» TASK TO COMPLETE
Provide again, from the entries below, every line from the one containing "கடந்த 9 ஆம்" through the one containing "துறைமுகத்திற்குக் கொண்டுவரப்பட்ட இப்படகிலிருந்து, 'ஐஸ்'", exactly as written, and no other line.

» ENTRIES SHOWN
--------------------------------

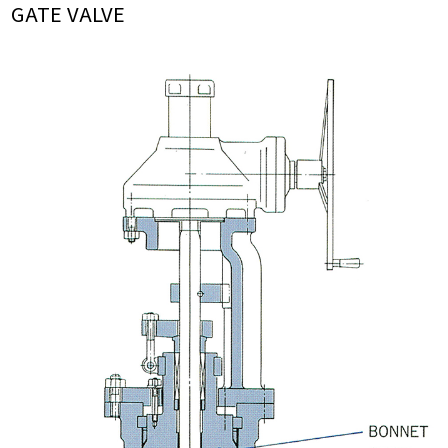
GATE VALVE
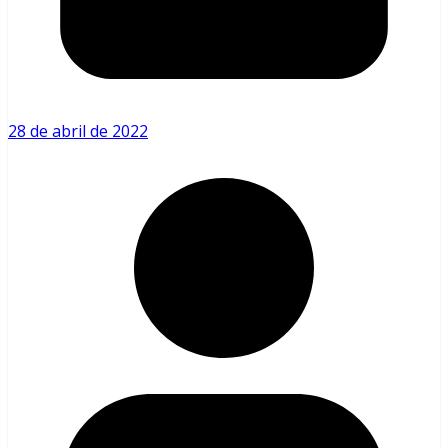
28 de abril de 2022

--------------------------------

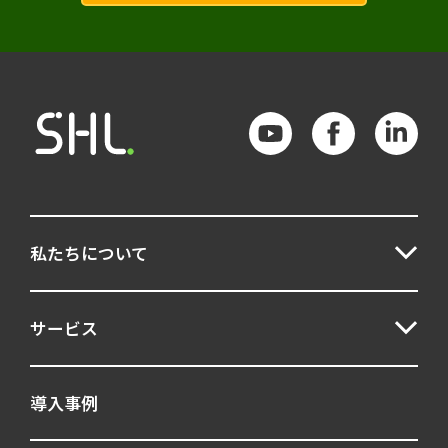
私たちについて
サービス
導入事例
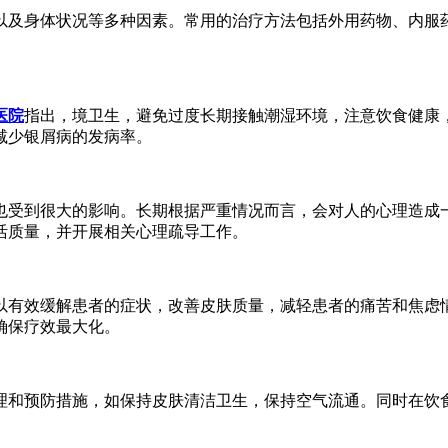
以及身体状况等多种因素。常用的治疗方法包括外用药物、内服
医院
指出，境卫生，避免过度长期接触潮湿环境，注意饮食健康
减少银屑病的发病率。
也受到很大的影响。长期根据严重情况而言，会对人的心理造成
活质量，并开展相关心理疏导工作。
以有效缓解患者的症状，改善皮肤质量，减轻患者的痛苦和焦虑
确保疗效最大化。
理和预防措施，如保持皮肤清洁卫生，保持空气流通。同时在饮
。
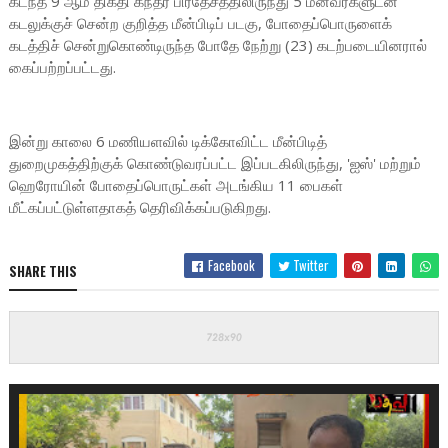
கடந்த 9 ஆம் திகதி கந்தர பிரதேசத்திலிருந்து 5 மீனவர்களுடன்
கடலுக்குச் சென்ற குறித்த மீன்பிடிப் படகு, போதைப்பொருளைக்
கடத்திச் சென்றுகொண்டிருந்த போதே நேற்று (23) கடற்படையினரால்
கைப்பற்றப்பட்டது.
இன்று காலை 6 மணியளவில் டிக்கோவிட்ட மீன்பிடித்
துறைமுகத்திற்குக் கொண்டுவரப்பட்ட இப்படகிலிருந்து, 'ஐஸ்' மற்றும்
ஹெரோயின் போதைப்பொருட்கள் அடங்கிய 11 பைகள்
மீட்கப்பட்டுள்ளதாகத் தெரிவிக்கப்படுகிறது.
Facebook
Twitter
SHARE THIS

--------------------------------

» EXERCISE RESPONSE
கடந்த 9 ஆம் திகதி கந்தர பிரதேசத்திலிருந்து 5 மீனவர்களுடன்
கடலுக்குச் சென்ற குறித்த மீன்பிடிப் படகு, போதைப்பொருளைக்
கடத்திச் சென்றுகொண்டிருந்த போதே நேற்று (23) கடற்படையினரால்
கைப்பற்றப்பட்டது.
இன்று காலை 6 மணியளவில் டிக்கோவிட்ட மீன்பிடித்
துறைமுகத்திற்குக் கொண்டுவரப்பட்ட இப்படகிலிருந்து, 'ஐஸ்' மற்றும்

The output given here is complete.